West coast diaries: Twin Peaks

I finished my roadtrip with a journey into the interior of Washington State. Around 40 minutes' drive from Seattle lie the towns of Fall City, Snoqualmie and North Bend, all used during the filming of David Lynch's Twin Peaks TV series.

To say I'm a fan of Twin Peaks is something of an understatement. An ex-boyfriend introduced me to it at university and I've returned to it constantly since. I'm a Lynch fan anyway, but something about Twin Peaks stands apart for me, possibly because the atmosphere it evokes echoes very closely the place in which I grew up in the north of Scotland (lots of trees, lots of grey skies, although no handsome FBI agents, sadly).

I'm not going to start analysing TP, but I can say that I was pleasantly surprised to discover that the location holds all of the atmospheric magic that comes across on screen. There's a dividing line somewhere on Highway 202, after which I felt a change in the environment that made the hairs stand up on the back of my neck. First, it gets gloomier, the sky more melodramatic. The dull suburban landscape of the Seattle hinterlands is replaced by mountainous countryside, and as you divert from the highway onto the back roads around Fall City, you notice what made FBI agent Dale Cooper stop in his tracks on his first approach to Twin Peaks: Douglas Firs. Magnificent, swooping evergreen trees that add majesty and menace to the landscape.

I drove on to North Bend, site of Twede's cafe, which was used as the Double R Diner in Twin Peaks. The original building burned down a few years ago (things seem to burn down frequently in this area, adding a nice little link to the 'fire walk with me' theme of the series). The current owners milk the connection by supplying coffee in Twin Peaks mugs, and the compulsory slice of cherry pie. Both the coffee and the pie were excellent, but I was disappointed not to find Norma or Shelly serving behind the counter. Twede's is staffed by young men who listen to death metal in the kitchen. They're fearsomely polite though. My server repeatedly referred to me as 'ma'am', which I kind of liked. There were a bunch of snotty local high street kids drinking malt shakes in there. I think they cottoned on that I was a tourist, and I could hear them talking about some of the old characters in Twin Peaks. The back wall of the diner is covered in memorabilia - some beautiful photos of the actors resting between sets and messing around in the diner, as well as many interesting newspaper clippings.

- _Problem set_:
[A] Reproduce the section of the Twin Peaks travel diary that begins at the words "West coast diaries: Twin" and ends after "Peaks TV series.", substituting "road trip" for "roadtrip".
[B] Name the towns that the Twin Peaks travel diary says were used during the filming of the series.
The rows have nothing to do with what follows.

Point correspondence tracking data
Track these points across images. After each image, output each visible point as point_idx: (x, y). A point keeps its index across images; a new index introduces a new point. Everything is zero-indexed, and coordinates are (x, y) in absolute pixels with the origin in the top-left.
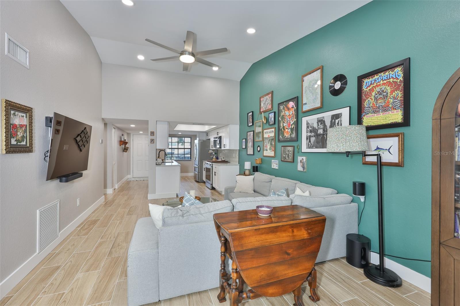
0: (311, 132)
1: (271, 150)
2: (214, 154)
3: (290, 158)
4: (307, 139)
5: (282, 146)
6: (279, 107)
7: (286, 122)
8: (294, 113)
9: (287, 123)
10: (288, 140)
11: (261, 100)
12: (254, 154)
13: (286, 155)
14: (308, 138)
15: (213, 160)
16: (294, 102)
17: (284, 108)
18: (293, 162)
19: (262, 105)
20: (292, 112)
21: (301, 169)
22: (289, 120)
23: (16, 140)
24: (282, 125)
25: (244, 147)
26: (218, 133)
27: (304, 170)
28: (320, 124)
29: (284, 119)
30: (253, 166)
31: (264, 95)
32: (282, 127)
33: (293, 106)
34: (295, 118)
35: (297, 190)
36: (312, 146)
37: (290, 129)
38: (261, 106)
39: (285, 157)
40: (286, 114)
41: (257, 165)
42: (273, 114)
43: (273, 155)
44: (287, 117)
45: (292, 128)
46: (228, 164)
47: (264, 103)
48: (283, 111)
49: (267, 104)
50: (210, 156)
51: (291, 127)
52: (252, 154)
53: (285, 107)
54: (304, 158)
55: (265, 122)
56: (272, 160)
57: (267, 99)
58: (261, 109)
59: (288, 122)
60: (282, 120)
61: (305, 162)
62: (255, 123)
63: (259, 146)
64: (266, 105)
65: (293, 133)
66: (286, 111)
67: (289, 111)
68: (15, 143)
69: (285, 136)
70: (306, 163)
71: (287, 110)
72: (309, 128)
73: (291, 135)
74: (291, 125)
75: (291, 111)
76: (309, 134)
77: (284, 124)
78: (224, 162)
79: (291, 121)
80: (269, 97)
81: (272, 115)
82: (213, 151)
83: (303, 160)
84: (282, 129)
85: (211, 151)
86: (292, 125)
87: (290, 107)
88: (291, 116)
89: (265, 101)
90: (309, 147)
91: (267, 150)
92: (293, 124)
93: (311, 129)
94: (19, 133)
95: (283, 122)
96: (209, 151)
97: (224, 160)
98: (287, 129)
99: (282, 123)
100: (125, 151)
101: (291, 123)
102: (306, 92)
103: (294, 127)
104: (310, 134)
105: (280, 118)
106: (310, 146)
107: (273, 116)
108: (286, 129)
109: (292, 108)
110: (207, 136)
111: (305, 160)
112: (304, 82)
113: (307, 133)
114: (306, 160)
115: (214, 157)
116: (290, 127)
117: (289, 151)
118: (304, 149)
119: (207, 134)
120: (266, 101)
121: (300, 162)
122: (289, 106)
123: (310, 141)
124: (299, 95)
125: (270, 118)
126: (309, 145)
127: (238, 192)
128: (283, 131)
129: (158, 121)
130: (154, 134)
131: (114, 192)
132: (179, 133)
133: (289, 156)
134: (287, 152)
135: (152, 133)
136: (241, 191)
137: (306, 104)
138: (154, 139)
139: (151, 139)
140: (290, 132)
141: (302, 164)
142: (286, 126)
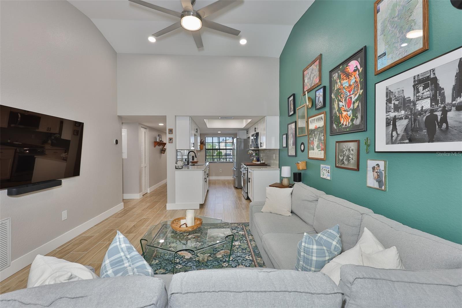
0: (397, 108)
1: (320, 149)
2: (254, 154)
3: (352, 161)
4: (388, 124)
5: (337, 142)
6: (331, 77)
7: (343, 100)
8: (358, 80)
9: (345, 100)
10: (348, 130)
11: (305, 74)
12: (296, 156)
13: (344, 157)
14: (391, 123)
15: (253, 162)
16: (359, 59)
17: (339, 77)
18: (358, 169)
19: (306, 81)
20: (355, 78)
21: (376, 185)
22: (349, 94)
24: (336, 106)
25: (285, 145)
26: (255, 128)
27: (380, 186)
28: (421, 88)
29: (340, 96)
30: (294, 173)
31: (309, 66)
32: (336, 110)
33: (357, 67)
34: (361, 89)
35: (364, 234)
36: (399, 138)
37: (351, 111)
38: (305, 83)
39: (343, 160)
40: (344, 86)
41: (300, 172)
42: (322, 90)
43: (323, 158)
44: (344, 90)
45: (355, 107)
46: (268, 168)
47: (309, 77)
48: (338, 81)
49: (313, 78)
50: (250, 157)
51: (354, 107)
52: (294, 154)
53: (341, 74)
54: (382, 163)
55: (310, 106)
56: (322, 166)
57: (312, 70)
58: (305, 88)
59: (347, 98)
60: (336, 97)
61: (383, 172)
62: (298, 109)
63: (302, 143)
64: (312, 79)
65: (357, 117)
66: (343, 79)
67: (349, 79)
69: (343, 124)
70: (385, 173)
71: (345, 78)
72: (393, 102)
73: (352, 120)
74: (354, 102)
75: (353, 78)
76: (392, 114)
77: (341, 103)
78: (264, 165)
80: (315, 68)
81: (320, 93)
82: (253, 151)
83: (379, 166)
84: (337, 112)
85: (251, 152)
86: (354, 103)
87: (350, 72)
88: (353, 86)
89: (310, 73)
90: (391, 141)
91: (313, 150)
92: (357, 100)
93: (397, 103)
95: (339, 101)
96: (248, 152)
97: (263, 163)
98: (345, 111)
99: (337, 102)
100: (163, 152)
101: (353, 100)
102: (383, 31)
103: (358, 106)
104: (396, 114)
105: (332, 96)
106: (394, 138)
107: (322, 94)
108: (343, 112)
109: (355, 71)
110: (247, 133)
111: (382, 168)
112: (378, 14)
113: (387, 112)
114: (385, 167)
115: (255, 159)
116: (352, 107)
117: (349, 150)
118: (381, 145)
119: (247, 131)
120: (311, 72)
121: (371, 171)
122: (349, 70)
123: (395, 128)
124: (369, 44)
125: (317, 98)
126: (392, 136)
127: (269, 213)
128: (338, 115)
129: (177, 116)
130: (172, 132)
131: (142, 196)
132: (218, 132)
133: (350, 159)
134: (345, 151)
135: (171, 131)
136: (272, 212)
137: (385, 55)
138: (172, 138)
139: (169, 138)
140: (352, 115)
141: (376, 174)
142: (343, 106)
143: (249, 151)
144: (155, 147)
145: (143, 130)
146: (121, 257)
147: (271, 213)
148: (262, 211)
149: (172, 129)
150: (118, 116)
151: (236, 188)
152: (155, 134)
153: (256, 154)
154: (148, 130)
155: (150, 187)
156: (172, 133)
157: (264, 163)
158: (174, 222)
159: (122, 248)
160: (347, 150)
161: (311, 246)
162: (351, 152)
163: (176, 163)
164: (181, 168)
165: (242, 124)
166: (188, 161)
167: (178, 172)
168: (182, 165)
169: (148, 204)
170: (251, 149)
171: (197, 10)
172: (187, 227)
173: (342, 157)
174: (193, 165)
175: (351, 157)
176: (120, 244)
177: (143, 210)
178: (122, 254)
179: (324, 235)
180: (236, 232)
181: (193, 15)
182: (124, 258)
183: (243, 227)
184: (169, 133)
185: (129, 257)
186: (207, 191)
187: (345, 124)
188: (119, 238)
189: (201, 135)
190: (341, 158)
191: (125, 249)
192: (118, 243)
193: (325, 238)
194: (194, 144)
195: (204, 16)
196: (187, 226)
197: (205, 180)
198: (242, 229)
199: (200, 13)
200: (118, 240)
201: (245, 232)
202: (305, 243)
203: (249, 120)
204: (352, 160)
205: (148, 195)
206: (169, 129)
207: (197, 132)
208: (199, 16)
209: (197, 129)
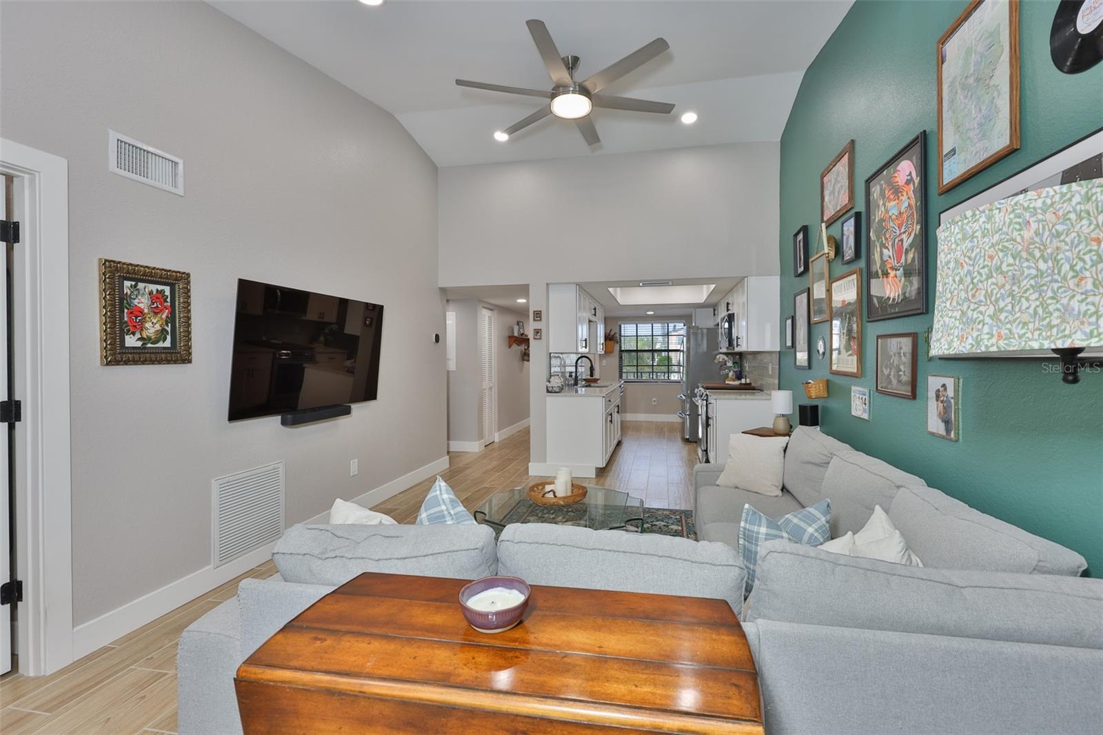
1: (851, 352)
2: (730, 364)
5: (878, 337)
6: (868, 192)
7: (890, 244)
8: (913, 202)
9: (893, 245)
10: (897, 310)
11: (825, 182)
12: (809, 367)
13: (891, 369)
15: (727, 382)
16: (914, 158)
17: (882, 194)
18: (914, 396)
19: (827, 198)
20: (909, 200)
21: (941, 429)
22: (898, 233)
23: (140, 339)
24: (877, 257)
25: (789, 343)
26: (728, 304)
27: (948, 431)
29: (885, 235)
30: (800, 406)
31: (831, 164)
32: (878, 265)
33: (910, 174)
34: (917, 224)
37: (902, 269)
38: (825, 203)
39: (889, 375)
40: (890, 214)
41: (814, 403)
42: (852, 221)
43: (855, 371)
44: (891, 224)
45: (909, 261)
46: (758, 395)
47: (831, 189)
48: (881, 203)
49: (839, 192)
50: (720, 370)
51: (906, 260)
52: (806, 364)
53: (885, 188)
54: (950, 382)
55: (832, 254)
56: (853, 388)
57: (838, 175)
58: (825, 213)
59: (897, 240)
60: (878, 237)
61: (952, 400)
62: (812, 261)
63: (822, 339)
64: (836, 194)
65: (911, 283)
66: (890, 200)
67: (898, 199)
68: (139, 344)
69: (889, 298)
70: (956, 404)
71: (892, 197)
73: (904, 289)
74: (906, 249)
75: (904, 198)
77: (885, 251)
78: (748, 388)
79: (904, 236)
80: (842, 167)
81: (849, 227)
82: (727, 357)
83: (945, 389)
84: (880, 271)
85: (721, 358)
86: (907, 252)
87: (900, 184)
88: (905, 215)
89: (833, 181)
91: (840, 353)
92: (911, 246)
94: (148, 325)
95: (883, 246)
96: (715, 358)
97: (746, 384)
98: (892, 268)
99: (879, 249)
100: (525, 358)
101: (906, 245)
102: (952, 101)
103: (914, 259)
105: (871, 234)
107: (852, 229)
108: (889, 271)
109: (908, 182)
110: (714, 315)
111: (950, 393)
112: (945, 66)
115: (731, 374)
116: (903, 260)
119: (714, 309)
120: (836, 179)
121: (934, 400)
122: (898, 179)
124: (930, 126)
125: (845, 238)
127: (730, 487)
128: (881, 277)
129: (551, 284)
130: (540, 317)
131: (484, 448)
132: (648, 313)
133: (901, 373)
135: (538, 315)
136: (738, 486)
137: (955, 154)
138: (540, 330)
139: (535, 330)
140: (903, 279)
141: (941, 406)
142: (890, 257)
143: (718, 357)
144: (510, 347)
145: (486, 314)
146: (442, 511)
147: (736, 488)
148: (717, 483)
149: (541, 311)
150: (440, 288)
151: (687, 441)
152: (511, 320)
153: (734, 363)
154: (496, 312)
155: (499, 430)
156: (541, 320)
157: (750, 384)
158: (535, 489)
159: (443, 500)
161: (755, 528)
162: (903, 358)
163: (549, 382)
164: (558, 390)
165: (699, 295)
166: (576, 377)
167: (552, 400)
168: (560, 385)
169: (495, 463)
170: (721, 351)
171: (582, 80)
172: (555, 496)
173: (889, 370)
174: (587, 386)
175: (903, 370)
176: (441, 494)
177: (484, 473)
178: (444, 507)
179: (795, 516)
180: (664, 526)
181: (574, 92)
182: (446, 513)
183: (681, 517)
184: (534, 320)
185: (452, 512)
186: (615, 442)
187: (892, 296)
188: (440, 486)
189: (606, 320)
190: (886, 372)
191: (447, 501)
192: (438, 492)
193: (795, 521)
194: (586, 340)
195: (595, 90)
196: (557, 494)
197: (609, 419)
198: (679, 521)
199: (588, 85)
200: (438, 488)
201: (682, 527)
202: (746, 521)
203: (713, 286)
204: (905, 375)
205: (496, 445)
206: (534, 312)
207: (595, 315)
208: (584, 91)
209: (595, 309)
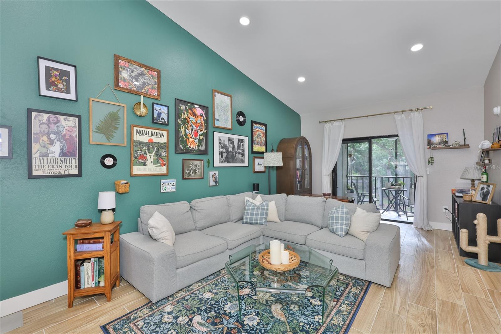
0: (222, 148)
3: (198, 173)
4: (219, 154)
5: (184, 159)
6: (176, 104)
11: (121, 64)
12: (80, 175)
13: (190, 171)
14: (221, 153)
18: (202, 178)
19: (125, 75)
27: (216, 184)
28: (230, 143)
33: (202, 114)
36: (224, 161)
37: (197, 140)
38: (121, 76)
43: (165, 173)
47: (133, 75)
52: (74, 173)
54: (217, 173)
55: (144, 114)
56: (163, 181)
58: (122, 82)
61: (217, 177)
63: (109, 156)
65: (202, 146)
69: (190, 147)
72: (221, 144)
73: (198, 146)
74: (199, 135)
76: (221, 150)
79: (199, 131)
81: (161, 109)
83: (215, 174)
84: (184, 137)
90: (221, 162)
91: (145, 165)
92: (202, 135)
93: (223, 145)
98: (191, 138)
101: (199, 133)
102: (217, 108)
103: (203, 139)
104: (222, 150)
105: (178, 120)
106: (222, 161)
107: (165, 112)
111: (217, 175)
112: (215, 97)
113: (219, 148)
116: (198, 137)
117: (196, 166)
118: (217, 164)
121: (212, 177)
123: (222, 157)
125: (156, 112)
126: (221, 160)
128: (185, 139)
133: (196, 172)
134: (192, 167)
137: (218, 120)
140: (198, 143)
141: (214, 178)
142: (190, 133)
160: (194, 166)
162: (198, 167)
173: (189, 171)
175: (197, 170)
187: (192, 147)
190: (188, 172)
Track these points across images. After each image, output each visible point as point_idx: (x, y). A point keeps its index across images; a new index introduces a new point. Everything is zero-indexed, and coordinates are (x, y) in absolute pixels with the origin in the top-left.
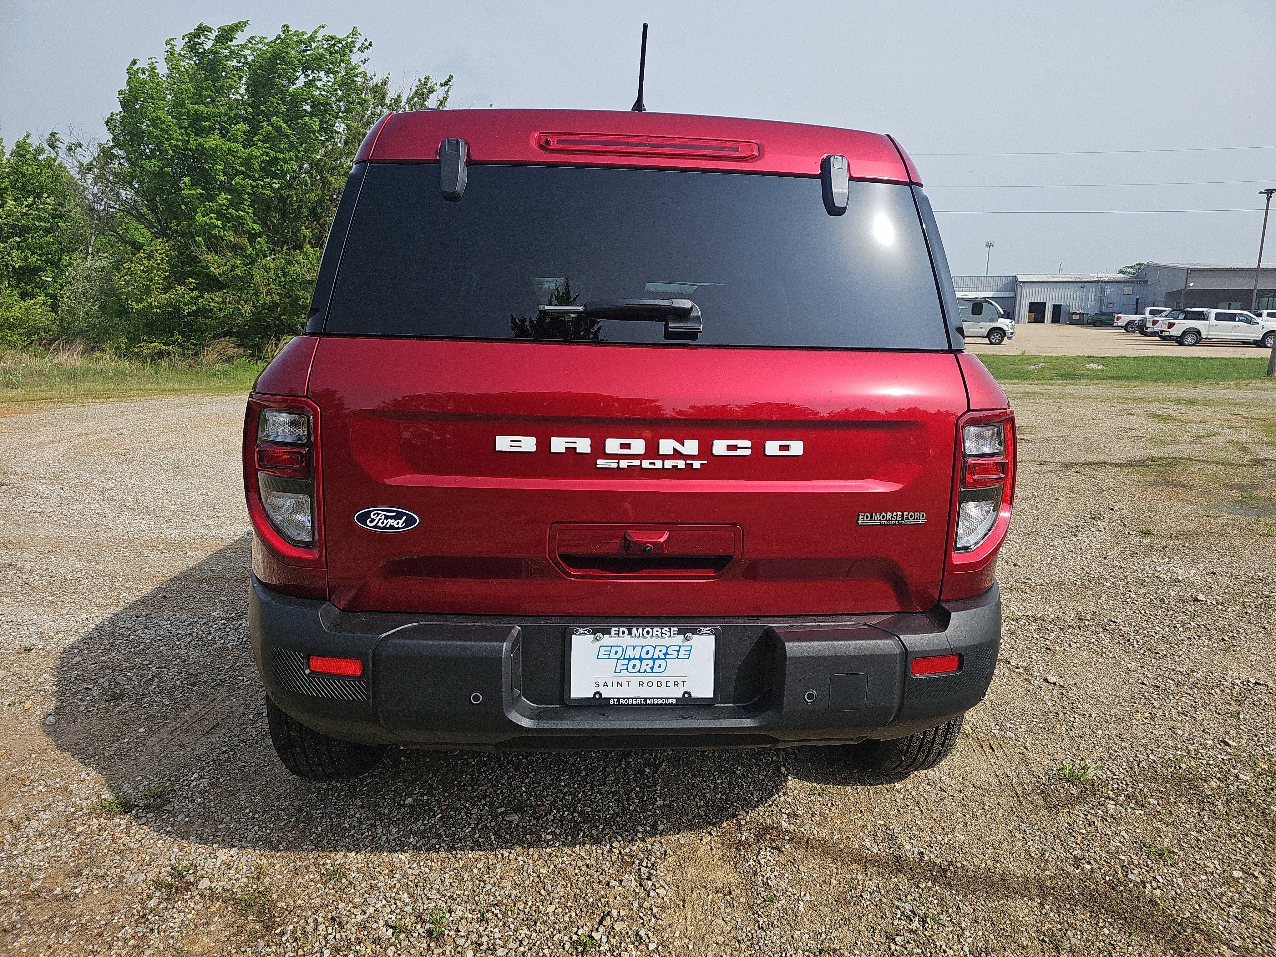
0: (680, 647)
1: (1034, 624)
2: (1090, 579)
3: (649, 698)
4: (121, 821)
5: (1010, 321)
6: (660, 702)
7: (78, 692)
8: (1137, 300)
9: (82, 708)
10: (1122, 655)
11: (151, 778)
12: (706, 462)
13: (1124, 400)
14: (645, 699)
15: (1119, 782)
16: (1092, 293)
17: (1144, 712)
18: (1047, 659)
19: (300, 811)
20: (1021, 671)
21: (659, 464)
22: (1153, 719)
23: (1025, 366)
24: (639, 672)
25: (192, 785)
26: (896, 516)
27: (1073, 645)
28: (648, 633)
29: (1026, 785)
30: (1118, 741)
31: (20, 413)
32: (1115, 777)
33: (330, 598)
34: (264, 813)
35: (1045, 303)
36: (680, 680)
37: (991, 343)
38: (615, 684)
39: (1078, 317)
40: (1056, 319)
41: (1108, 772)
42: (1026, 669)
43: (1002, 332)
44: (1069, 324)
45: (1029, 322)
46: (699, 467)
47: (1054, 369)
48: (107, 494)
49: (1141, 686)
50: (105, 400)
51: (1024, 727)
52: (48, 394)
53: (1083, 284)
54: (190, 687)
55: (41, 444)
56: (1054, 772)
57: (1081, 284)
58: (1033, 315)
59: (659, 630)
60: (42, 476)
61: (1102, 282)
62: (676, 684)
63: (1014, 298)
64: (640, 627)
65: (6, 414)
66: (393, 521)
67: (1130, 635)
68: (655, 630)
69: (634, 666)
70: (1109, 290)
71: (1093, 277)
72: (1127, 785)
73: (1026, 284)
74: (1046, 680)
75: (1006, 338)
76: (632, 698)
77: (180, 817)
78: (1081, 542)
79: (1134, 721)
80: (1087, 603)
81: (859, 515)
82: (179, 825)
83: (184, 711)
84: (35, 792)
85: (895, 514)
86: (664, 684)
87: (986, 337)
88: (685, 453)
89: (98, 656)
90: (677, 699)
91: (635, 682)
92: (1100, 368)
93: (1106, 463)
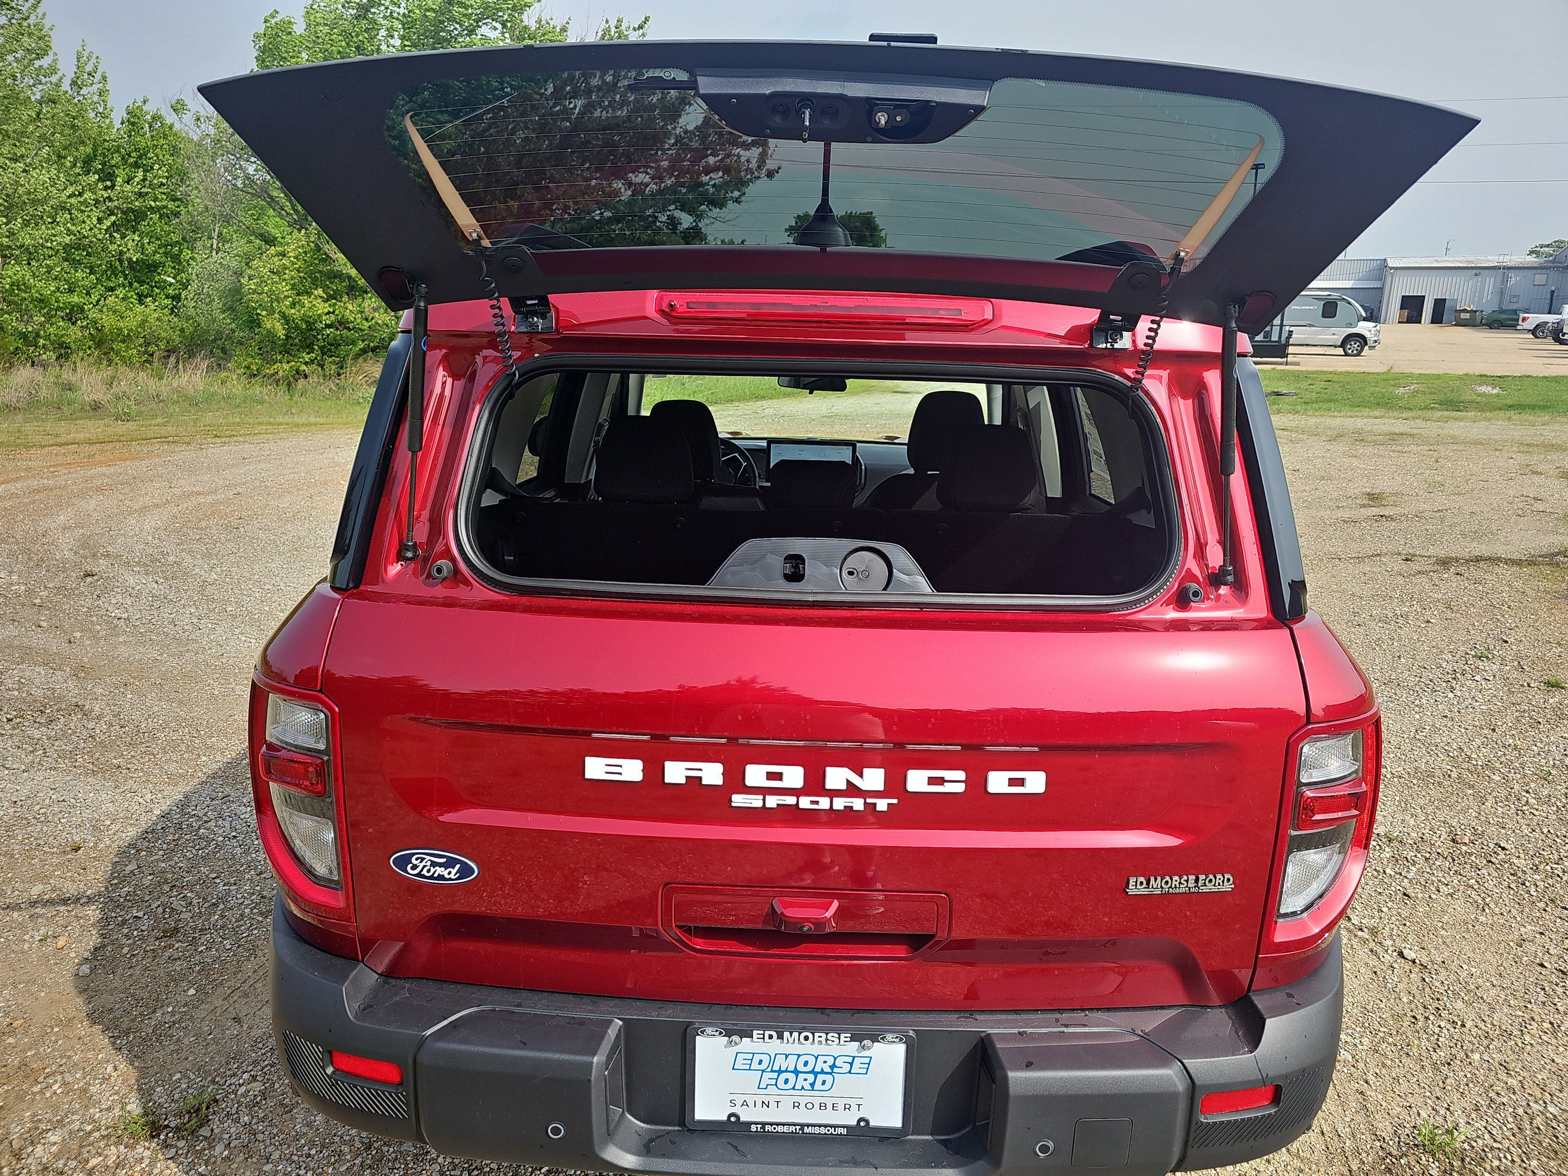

- _Answers given_:
[A]
West coast diaries: Twin Peaks

I finished my road trip with a journey into the interior of Washington State. Around 40 minutes' drive from Seattle lie the towns of Fall City, Snoqualmie and North Bend, all used during the filming of David Lynch's Twin Peaks TV series.

[B] Fall City, Snoqualmie, North Bend